Who Should Use ContextFort

ContextFort is most valuable for:

Security teams evaluating browser agent adoption. Before allowing employees to use AI browser agents, you need to know what they are doing. ContextFort provides the visibility layer that makes informed policy decisions possible.

Enterprise IT administrators who need to approve or block AI tools. Instead of a blanket ban on browser agents, ContextFort enables conditional approval with specific guardrails.

Individual developers who use browser agents and want to audit their own sessions. The local dashboard gives you a complete history of what the agent did, which is useful for debugging and understanding agent behavior.

Compliance officers who need to demonstrate that AI tool usage is monitored and controlled. The session logs provide an audit trail.
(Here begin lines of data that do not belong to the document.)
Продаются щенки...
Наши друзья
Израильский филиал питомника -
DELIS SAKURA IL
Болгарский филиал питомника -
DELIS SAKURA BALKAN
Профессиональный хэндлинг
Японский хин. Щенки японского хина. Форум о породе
Limitations and Considerations

ContextFort is an early-stage project with some important limitations:

• Detection relies on known agent patterns. The extension reverse-engineered how Claude in Chrome works. New agents or updated agent implementations may require extension updates to detect.
• No centralized management yet. The enterprise dashboard for fleet-wide policy deployment is on the roadmap but not yet available.
• Chrome-only. The extension works in Chrome and Chromium-based browsers. Firefox and Safari support is not mentioned.
• Low GitHub stars. The project has 6 stars on GitHub, indicating it is very early stage. Evaluate the code yourself before relying on it for production security.
• PostHog analytics enabled by default. While you can disable it, the default configuration sends anonymous usage data. Security-sensitive environments should disable this immediately.

FAQ

Q: Does ContextFort work with all AI browser agents? A: ContextFort currently detects agents based on reverse-engineered patterns from Claude in Chrome. It may not detect all browser agents, especially new or obscure ones. The team updates detection as new agents emerge.

Q: Is my session data sent to external servers? A: No. All session recordings, screenshots, and event logs are stored locally on your machine. ContextFort does not transmit session data to any external server.

Q: Can I use ContextFort to block agents entirely? A: ContextFort focuses on visibility and granular controls rather than blanket blocking. You can block specific actions or cross-site flows, but the extension is designed to enable controlled agent use rather than prevent it entirely.

Q: How does ContextFort detect browser agents? A: The extension reverse-engineers the communication patterns that browser agent extensions use to control the browser. When these patterns are detected, ContextFort activates session recording and policy enforcement.

Q: Is ContextFort free to use? A: Yes. The extension is open-source and available for free on the Chrome Web Store. The enterprise dashboard with centralized management is planned for a future release.

Q: Does ContextFort slow down my browser? A: The extension adds some overhead for session recording and policy evaluation. The impact depends on how actively browser agents are used. For typical use cases, the overhead is minimal.

Conclusion

AI browser agents are a powerful new category of tools, but they introduce security risks that most organizations are not prepared for. ContextFort addresses the most critical gap: visibility. Without knowing what browser agents are doing, security teams cannot make informed decisions about whether to allow them, restrict them, or ban them entirely.

The extension is early-stage and has limitations, but the approach is sound. Local-first storage, open-source code, and granular policy controls are the right foundations for a browser agent security tool. If your organization is evaluating AI browser agent adoption, ContextFort is worth testing as part of your security assessment.

The broader lesson is that AI tool security cannot be an afterthought. As agents gain more autonomy and access to more sensitive systems, the tools for monitoring and controlling them need to exist before adoption scales. ContextFort is one of the first open-source attempts to fill that gap.